First let’s add a class to the <html> DOM node that will hold the fallback font styles. Using JavaScript, this will later be replaced with a class that has the styles of the loaded font. We will also save a path pointing to the font file to a variable for later reuse.

document.documentElement.className = 'fallback';
var css_href = '../path/fonts.css';

Next we need to check for local storage support by trying to set and get an item into local storage. Some browsers can’t store anything in private mode but window.localStorage will still return a storage object. We need this extra request to make sure that our script will work properly:

var localStorageSupported = function() {
  try {
    localStorage.setItem('test', 'test');
    localStorage.removeItem('test');
      return true;
    } catch(e) {
      return false;
    }
}

If the browser passes the localStorageSupported test and our font file is already stored, we can get the file and add it to the page header inside a style tag using the injectRawStyle() function. If the browser doesn’t pass the test, we call the injectFontsStylesheet() function on the onLoad event, so that we don’t block the ui thread:

if (localStorageSupported() && localStorage.webFonts) {
  injectRawStyle(localStorage.webFonts);
} else {
  window.onload = function() {
    injectFontsStylesheet();
  } 
}

The injectFontsStylesheet() function makes an xhr request to get the font file content, injects it into the header with the help of the injectRawStyle function and saves it to local storage:

function injectFontsStylesheet() {
  var xhr = new XMLHttpRequest();
  xhr.open('GET', css_href, true);
  xhr.onreadystatechange = function() {
    if (xhr.readyState === 4) {
      injectRawStyle(xhr.responseText);
      localStorage.webFonts = xhr.responseText;
    }
    xhr.send();
  }
}

This is the function that creates the style tag in the head of the document and gets its content through the text parameter.

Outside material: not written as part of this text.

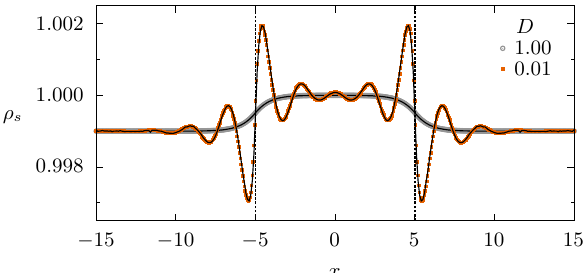
Figure 3. Stationary population density ρ s vs. x in a refuge. This heterogeneous environment is defined by 3 and L 1 , A 10 10 . The vertical lines indicate the refuge boundaries. We used b Eq. (6), with a − = = = = 2 , and two different values of D . Symbols are results from numerical 0.1 and ℓ the kernel γ q ( x ) , with q = = integration of Eq. (3) under periodic boundary conditions, and solid lines from the small- A approximation given by Eq. (8), in excellent agreement with the exact numerical solution. Recall that, in a homogeneous 0 environment, no oscillations appear for q ≥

It’s also at this stage that we replace the fallback class with the font class that has the web font styles:

function injectRawStyle(text) {
  var style = document.createElement('style');
  style.innerHTML = text;
  document.getElementsByTagName('head')[0].appendChild(style);
  document.documentElement.className = 'webFont';
}

Now we need the actual styles for the fallback and the web font. You can test these styles by refreshing your browser and watching the reflow of content. The goal is to try to match the fallback font styles to the real styles as much as possible, so that the perception of change becomes virtually unnoticeable.

.fallback {
  font-family: Verdana, sans-serif;
  line-height: 1.58em;
  letter-spacing: 0px;
  font-size: 9px;
} 

.webFont {
  font-family: 'Proxima-Nova', sans-serif;
  line-height: 1.3em;
  letter-spacing: 2px;
  font-size: 13px;
}

Demo and Wrap-Up

If you want to take a look at the code, you can view the JavaScript panel in the CodePen below.

See the Pen 469f4667e96cc9e89208afb7e3bfbfb2 by SitePoint (@SitePoint) on CodePen.

Note that the demo is using an external CodePen as the source CSS, as outlined on the CodePen blog.

With this solution, you’re now able to store your fonts asynchronously into local storage, while providing a good and reliable fallback font.

You can keep experimenting with this technique by trying to improve the appearance of the fallback font to match your chosen web font, or you can try to repurpose this script for other assets such as CSS or JavaScript files.

Comments
MattDiMu

I understand the need for subsetting, but not for base64-encoding & saving it in the local storage. I tried it with OpenSans on fontsquirrel.com and got a 58kB CSS file containing woff & woff2, whereas the original woff2 file was only 19kB (25kB for woff).

Why would i transfer so much more data? Why not simply use the out-of-the-box browser cache for caching the font files? And what about older browsers like IE, who needs eot-file-format? Shall i load & localStorage them too on every browser, even though they don't need it?

luisvieira

Hi by saving the file to local storage that file would get cached persistently in the client, browsers native cache get's flushed frequently, on mobile devices as caches are smaller this may even happen under the same visit. To get a smaller font file you could however make a script that detects the supported font format and create a smaller base64 encoded css file for each font format.